### What the task requires
Please show each line from the items below that contains the word "thịt", copied in full.

### Data excerpts
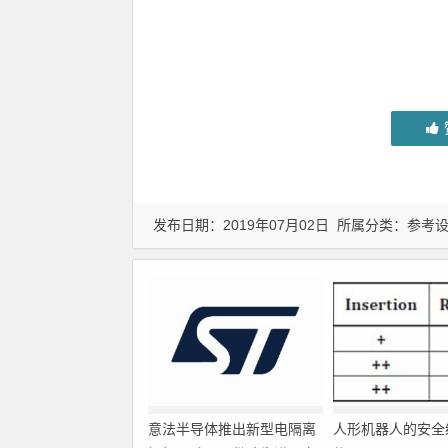
发布日期：2019年07月02日 所属分类：
参考
意法半导体推出新型电隔离
人形机器人的安全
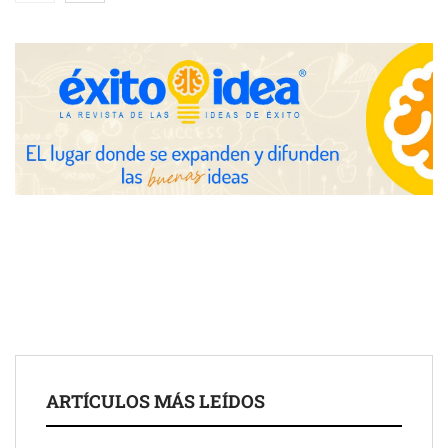
eclipse solar del 12 de agosto
Zoomex mejora su Strategy Center con herramientas
avanzadas para trading estratégico
COMPALISS de LYSOTRIC: cuando un solo producto multiplica
las posibilidades del salón profesional
Fundación Mapfre y CISE lanzan el concurso ‘Talento Sénior’
para impulsar ideas innovadoras creadas por y para mayores
de 50 años
ARTÍCULOS MÁS LEÍDOS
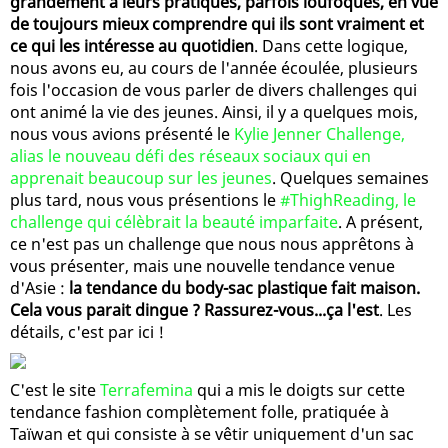
grandement à leurs pratiques, parfois loufoques, en vue
de toujours mieux comprendre qui ils sont vraiment et
ce qui les intéresse au quotidien
. Dans cette logique,
nous avons eu, au cours de l'année écoulée, plusieurs
fois l'occasion de vous parler de divers challenges qui
ont animé la vie des jeunes. Ainsi, il y a quelques mois,
nous vous avions présenté le
Kylie Jenner Challenge,
alias le nouveau défi des réseaux sociaux qui en
apprenait beaucoup sur les jeunes
. Quelques semaines
plus tard, nous vous présentions le
#ThighReading, le
challenge qui célèbrait la beauté imparfaite
. A présent,
ce n'est pas un challenge que nous nous apprêtons à
vous présenter, mais une nouvelle tendance venue
d'Asie :
la tendance du body-sac plastique fait maison.
Cela vous parait dingue ? Rassurez-vous...ça l'est
. Les
détails, c'est par ici !
C'est le site
Terrafemina
qui a mis le doigts sur cette
tendance fashion complètement folle, pratiquée à
Taïwan et qui consiste à se vêtir uniquement d'un sac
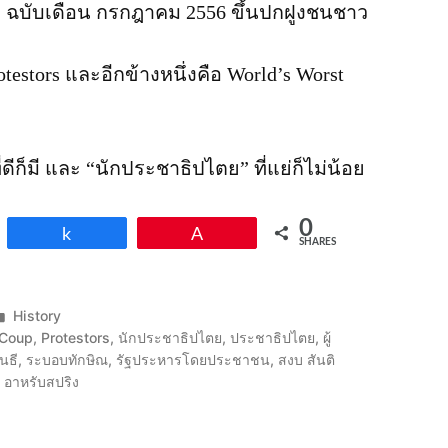
) ฉบับเดือน กรกฎาคม 2556 ขึ้นปกฝูงชนชาว
otestors และอีกข้างหนึ่งคือ World’s Worst
ดีก็มี และ “นักประชาธิปไตย” ที่แย่ก็ไม่น้อย
0
Share
Pin
SHARES
Posted
History
in
 Coup
,
Protestors
,
นักประชาธิปไตย
,
ประชาธิปไตย
,
ผู้
นธี
,
ระบอบทักษิณ
,
รัฐประหารโดยประชาชน
,
สงบ สันติ
,
อาหรับสปริง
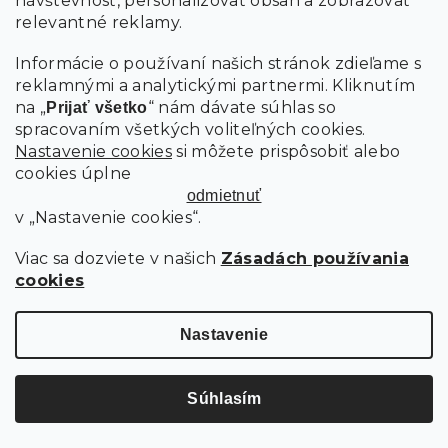
návštevnosť, personalizovať obsah a zobrazovať
relevantné reklamy.
Informácie o používaní našich stránok zdieľame s
reklamnými a analytickými partnermi. Kliknutím
na „
“ nám dávate súhlas so
Prijať všetko
spracovaním všetkých voliteľných cookies.
Nastavenie cookies
si môžete prispôsobiť alebo
cookies úplne
70.60 €
–7 %
odmietnuť
v „Nastavenie cookies“.
ZÁHRADNÝ SET OSAKA SIRVON - 2 STOLIČKY A OKRÚHLY STOLÍK,
Viac sa dozviete v našich
Zásadách používania
HORČICOVÁ
cookies
Skladom
Nastavenie
65.60 €
Do košíka
Súhlasím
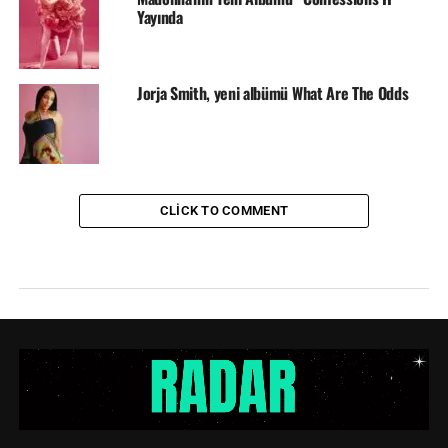
Yayında
Jorja Smith, yeni albümü What Are The Odds
CLICK TO COMMENT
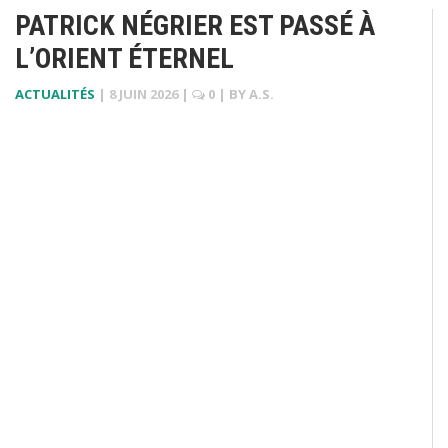
PATRICK NÉGRIER EST PASSÉ À
L’ORIENT ÉTERNEL
ACTUALITÉS
|
8 JUIN 2026
|
0
| BY
A.S.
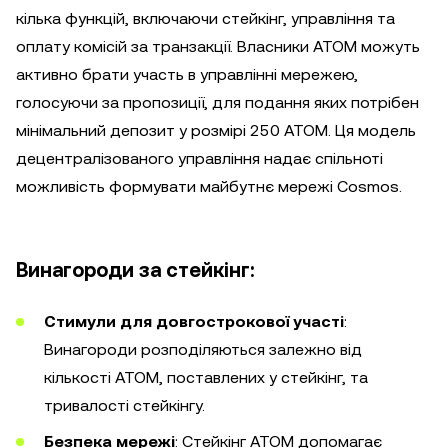
кілька функцій, включаючи стейкінг, управління та
оплату комісій за транзакції. Власники ATOM можуть
активно брати участь в управлінні мережею,
голосуючи за пропозиції, для подання яких потрібен
мінімальний депозит у розмірі 250 ATOM. Ця модель
децентралізованого управління надає спільноті
можливість формувати майбутнє мережі Cosmos.
Винагороди за стейкінг:
Стимули для довгострокової участі
:
Винагороди розподіляються залежно від
кількості ATOM, поставлених у стейкінг, та
тривалості стейкінгу.
Безпека мережі
: Стейкінг ATOM допомагає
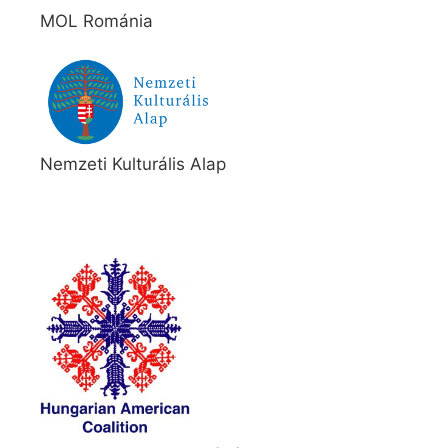
MOL Románia
Nemzeti Kulturális Alap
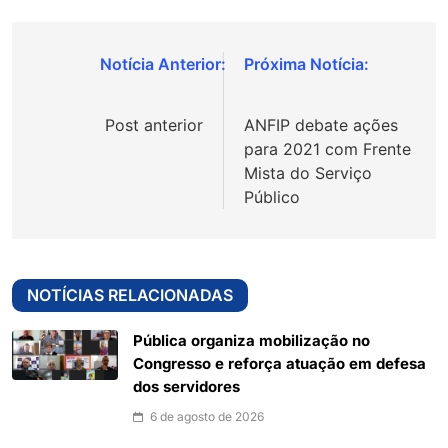
Navegação
de
Post anterior
ANFIP debate ações
Post
para 2021 com Frente
Mista do Serviço
Público
NOTÍCIAS RELACIONADAS
Pública organiza mobilização no
Congresso e reforça atuação em defesa
dos servidores
6 de agosto de 2026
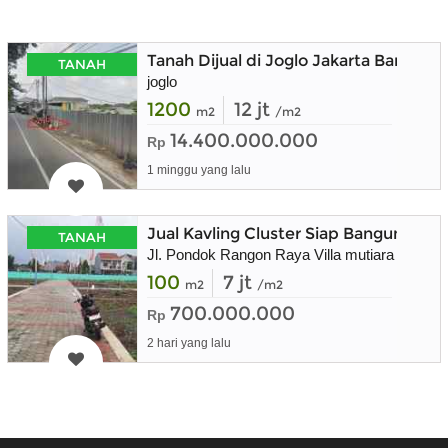
Tanah Dijual di Joglo Jakarta Barat, 
TANAH
joglo
1200
12 jt
m2
/m2
14.400.000.000
Rp
1 minggu yang lalu
Jual Kavling Cluster Siap Bangun
TANAH
Jl. Pondok Rangon Raya Villa mutiara
100
7 jt
m2
/m2
700.000.000
Rp
2 hari yang lalu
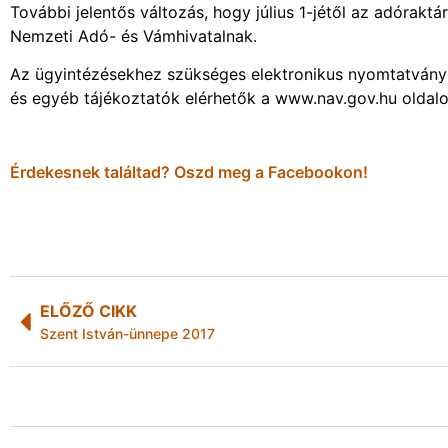
További jelentős változás, hogy július 1-jétől az adórakt
Nemzeti Adó- és Vámhivatalnak.
Az ügyintézésekhez szükséges elektronikus nyomtatványok
és egyéb tájékoztatók elérhetők a www.nav.gov.hu oldalo
Érdekesnek találtad? Oszd meg a Facebookon!
ELŐZŐ CIKK
Szent István-ünnepe 2017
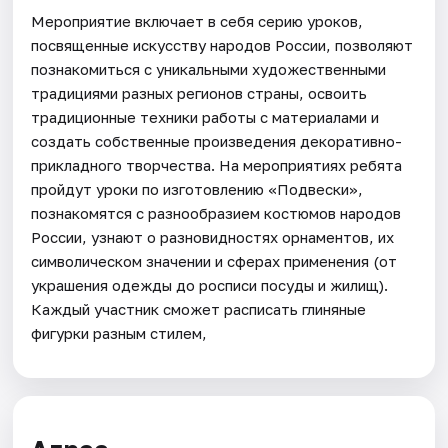
Мероприятие включает в себя серию уроков,
посвященные искусству народов России, позволяют
познакомиться с уникальными художественными
традициями разных регионов страны, освоить
традиционные техники работы с материалами и
создать собственные произведения декоративно-
прикладного творчества. На мероприятиях ребята
пройдут уроки по изготовлению «Подвески»,
познакомятся с разнообразием костюмов народов
России, узнают о разновидностях орнаментов, их
символическом значении и сферах применения (от
украшения одежды до росписи посуды и жилищ).
Каждый участник сможет расписать глиняные
фигурки разным стилем,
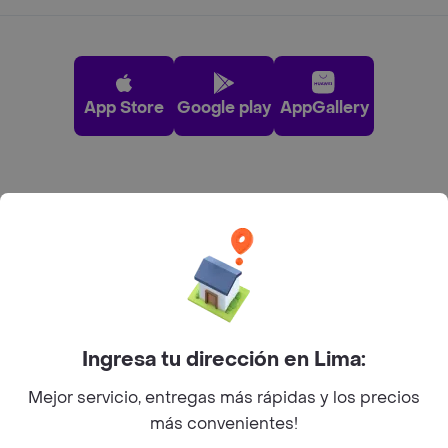
App Store
Google play
AppGallery
Pide tu comida favorita cerca de ti
Categorías
Únete a Rappi
Ingresa tu dirección en Lima:
Sobre Rappi
Mejor servicio, entregas más rápidas y los precios
más convenientes!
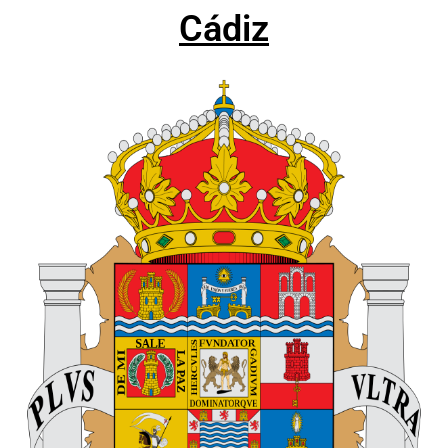
Cádiz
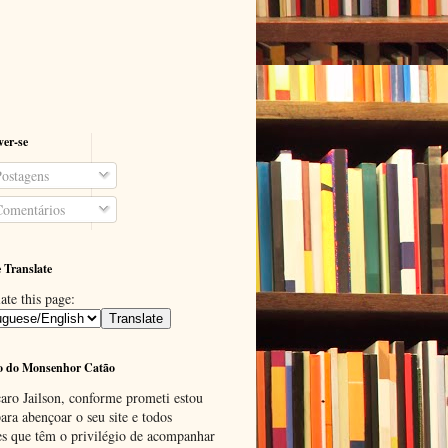
ver-se
ostagens
omentários
 Translate
ate this page:
o do Monsenhor Catão
aro Jailson, conforme prometi estou
ara abençoar o seu site e todos
es que têm o privilégio de acompanhar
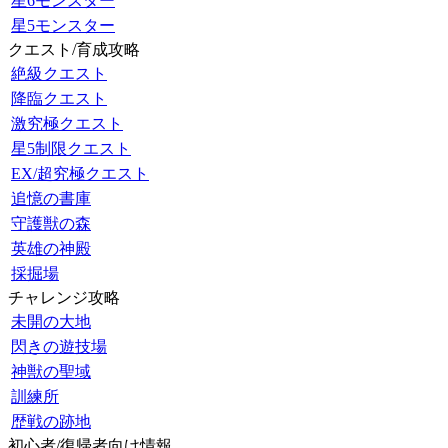
星6モンスター
星5モンスター
クエスト/育成攻略
絶級クエスト
降臨クエスト
激究極クエスト
星5制限クエスト
EX/超究極クエスト
追憶の書庫
守護獣の森
英雄の神殿
採掘場
チャレンジ攻略
未開の大地
閃きの遊技場
神獣の聖域
訓練所
歴戦の跡地
初心者/復帰者向け情報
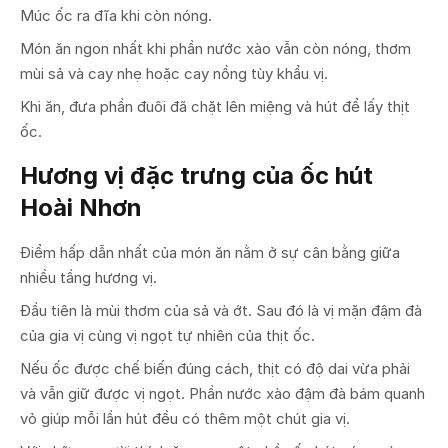
Múc ốc ra đĩa khi còn nóng.
Món ăn ngon nhất khi phần nước xào vẫn còn nóng, thơm
mùi sả và cay nhẹ hoặc cay nồng tùy khẩu vị.
Khi ăn, đưa phần đuôi đã chặt lên miệng và hút để lấy thịt
ốc.
Hương vị đặc trưng của ốc hút
Hoài Nhơn
Điểm hấp dẫn nhất của món ăn nằm ở sự cân bằng giữa
nhiều tầng hương vị.
Đầu tiên là mùi thơm của sả và ớt. Sau đó là vị mặn đậm đà
của gia vị cùng vị ngọt tự nhiên của thịt ốc.
Nếu ốc được chế biến đúng cách, thịt có độ dai vừa phải
và vẫn giữ được vị ngọt. Phần nước xào đậm đà bám quanh
vỏ giúp mỗi lần hút đều có thêm một chút gia vị.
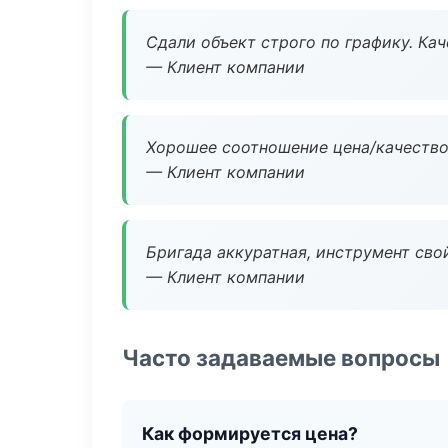
Сдали объект строго по графику. Ка
— Клиент компании
Хорошее соотношение цена/качество
— Клиент компании
Бригада аккуратная, инструмент свой
— Клиент компании
Часто задаваемые вопросы
Как формируется цена?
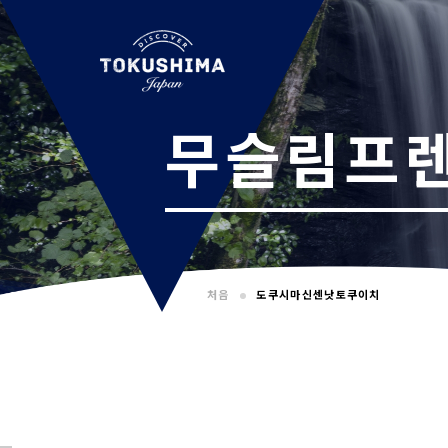
무슬림프렌
처음
도쿠시마신센낫토쿠이치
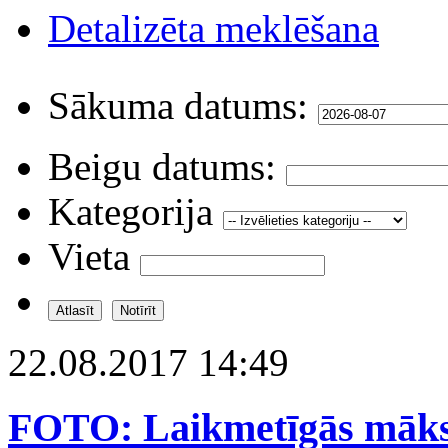
Detalizēta meklēšana
Sākuma datums:
Beigu datums:
Kategorija
Vieta
22.08.2017 14:49
FOTO: Laikmetīgās māksl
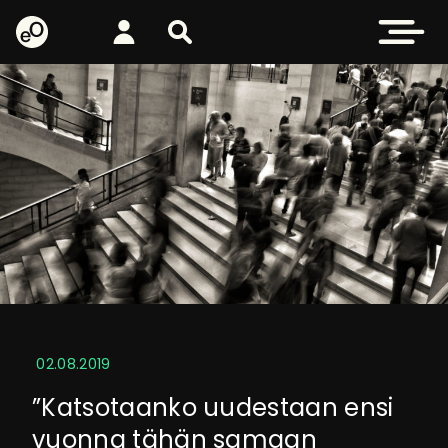
eOppiva - Etusivulle
Kirjaudu
Etsi sivustolta
Avaa valikk
02.08.2019
”Katsotaanko uudestaan ensi
vuonna tähän samaan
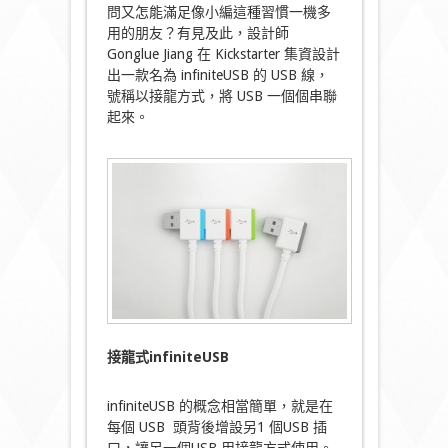
問又怎能滿足像小編這種習慣一機多
用的朋友？有見及此，設計師
Gonglue Jiang 在 Kickstarter 集資設計
出一款名為 infiniteUSB 的 USB 線，
號稱以接龍方式，將 USB 一個個串聯
起來。
接龍式infiniteUSB
infiniteUSB 的概念相當簡單，就是在
每個 USB 頭背後增設另1 個USB 插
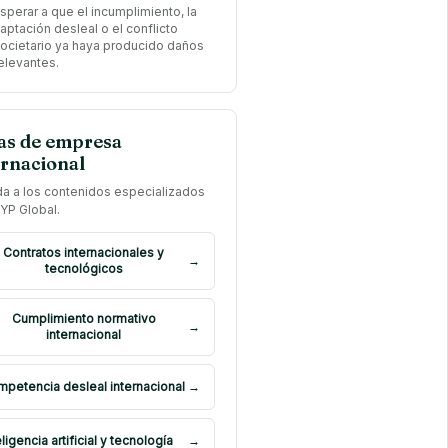
sperar a que el incumplimiento, la
aptación desleal o el conflicto
ocietario ya haya producido daños
elevantes.
as de empresa
ernacional
a a los contenidos especializados
YP Global.
Contratos internacionales y
→
tecnológicos
Cumplimiento normativo
→
internacional
petencia desleal internacional
→
eligencia artificial y tecnología
→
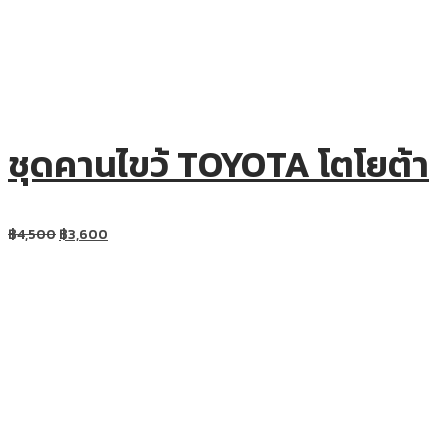
ชุดคานไขว้ TOYOTA โตโยต้า
฿
4,500
฿
3,600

### Answer box
Khi ăn, đưa phần đuôi đã chặt lên miệng và hút để lấy thịt
của gia vị cùng vị ngọt tự nhiên của thịt ốc.
Nếu ốc được chế biến đúng cách, thịt có độ dai vừa phải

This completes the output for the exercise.